Any freshly milled boards will tend to warp if not stored so that air can circulate freely. I also store some with binding tape on them if they are thinner. You can clamp them together until you are ready to use them. 

I see a radiator of some sort, hopefully not steam which would heat the room unevenly. Maybe it's not in use yet.
Avoid direct sunlight also. Flip them over so they are exposed evenly.

Finally, I would not use biscuits as alignment aids. They can be a pain if the slots are not equal distance from the "show" face and will actually induce a misalignment. Build up the table in 3 board sections, them glue the sections together. You can control for flatness/alignment easier this way.


----------



## FrankC (Aug 24, 2012)

As woodnthings suggested glue up the top in sections rather than trying to control it all in one go.

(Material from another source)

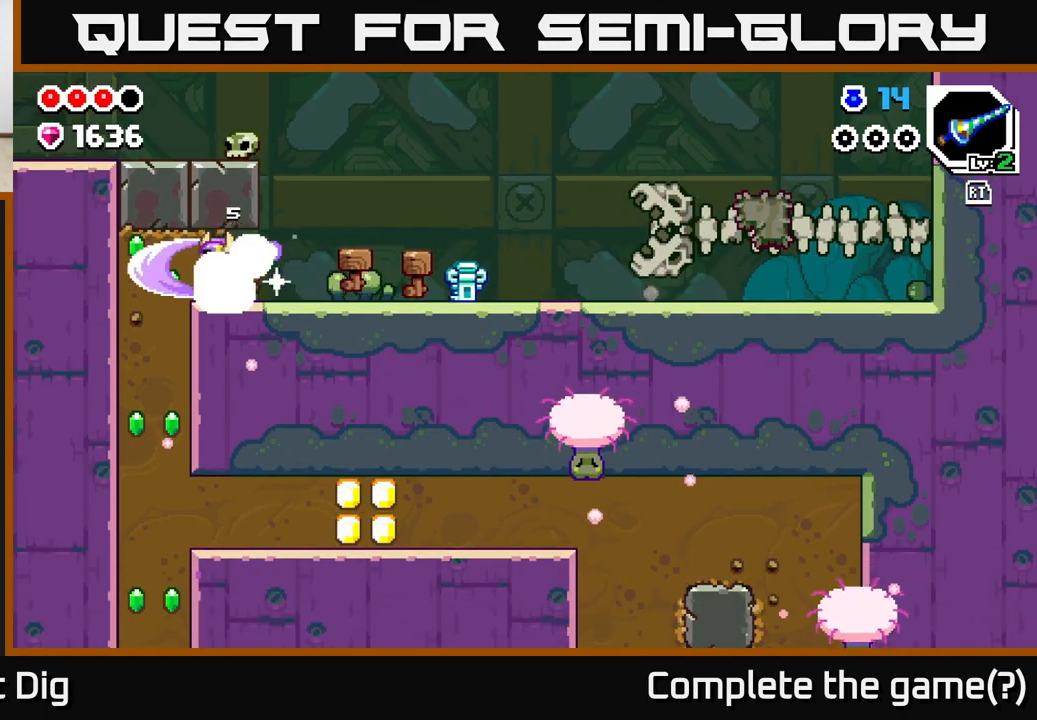
{"buttons": ["X"], "left_stick": "down", "right_stick": "center", "events": [[67, "X", "down"], [200, "X", "up"], [267, "left_stick", "down"], [317, "X", "down"], [417, "X", "up"], [500, "X", "down"]]}
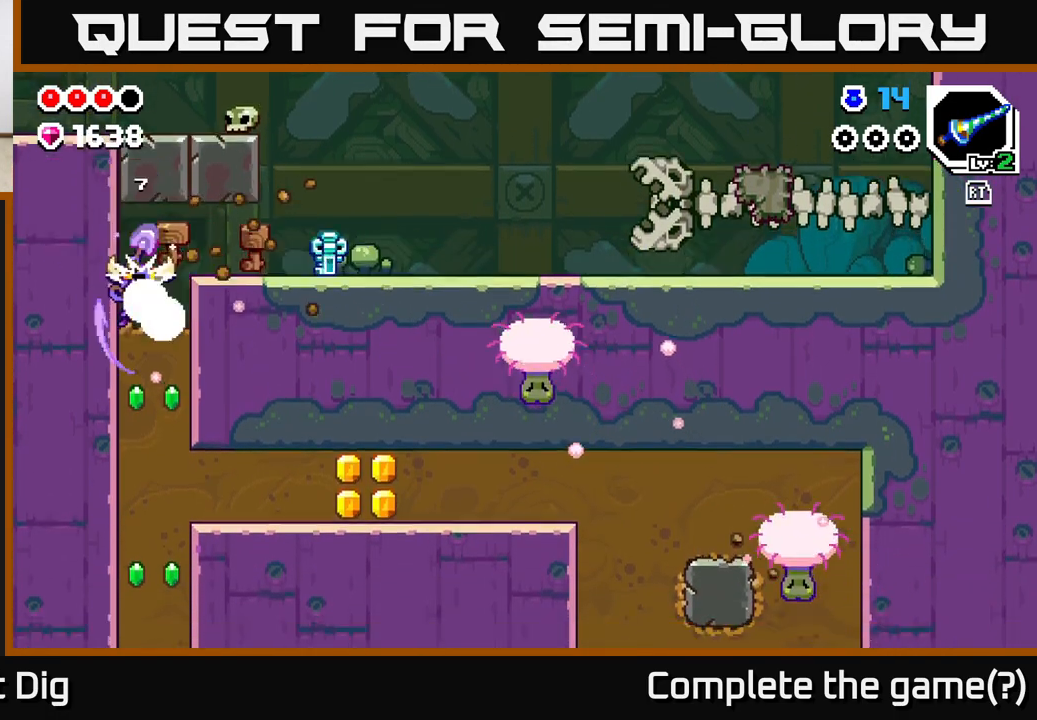
{"buttons": [], "left_stick": "down", "right_stick": "center", "events": [[117, "X", "up"], [200, "X", "down"], [317, "X", "up"], [383, "X", "down"], [500, "X", "up"]]}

I would select two straight and one curved if you are doing it in threes, that way the two straight will be dominant over the one curved one, two curved with one straight may give you a curved panel.


----------



## jkanter (Sep 13, 2016)

FrankC said:


> As woodnthings suggested glue up the top in sections rather than trying to control it all in one go. I would select two straight and one curved if you are doing it in threes, that way the two straight will be dominant over the one curved one, two curved with one straight may give you a curved panel.


Very interesting idea w/ the 2 straight and 1 curved! I will say that I was already planning on 2 at a time, just to make sure things go well but if we have a curved one, def a good idea to do 3.

If I do 2 or 3, you all think Biscuits aren't necessary? Still should use Cauls for those, right? Thanks!


----------



## MT Stringer (Jul 21, 2009)

jkanter said:


> Very interesting idea w/ the 2 straight and 1 curved! I will say that I was already planning on 2 at a time, just to make sure things go well but if we have a curved one, def a good idea to do 3.
> 
> If I do 2 or 3, you all think Biscuits aren't necessary? Still should use Cauls for those, right? Thanks!


My thinking is...you have a lot of money invested. Take your time and do it right. Just hoping the joints will pull tight is just wishful thinking.

Spend a little time on You Tube (search for DIY ripping sled) and figure out how you can make a ripping sled for a circular saw that will work for your project. Being able to cut away the bowed portion of the board, resulting in a straight edge, will make your glue job a lot easier.

Note: I always use some of the rigid foam under my saw so I don't cut into the work bench or saw horses or whatever is supporting my work piece. If needed, lay a second work piece beside the one you are cutting so the saw/sled will have additional support.

Just my way of thinking. It know this works because I have done it more than once.

Good luck.
Mike


----------



## FrankC (Aug 24, 2012)

Yes you should still use calls, when I speak of curved boards I am only thinking of 1/8" or so gap in the entire length.


----------



## jkanter (Sep 13, 2016)

Well, it's been a couple months and I wanted to give everyone here an update! The 11' boards were way too much to move and bring to a jointer. That being said, I managed to get a Track Saw from a coworker which was huuuuuuuge! So anyway, Here we have our 125" x 42" Oak conference room table, fully sanded and ready for a stain/seal!

Some of the edges aren't perfect but overall, everything came out amazing. Thank you again to everyone for helping with some suggestions on all of this. So happy w/ how it looks!


----------



## FrankC (Aug 24, 2012)

That looks great, thanks for the update, people here really appreciate hearing how these projects work out.


----------



## m.n.j.chell (May 12, 2016)

Well done, so far.


----------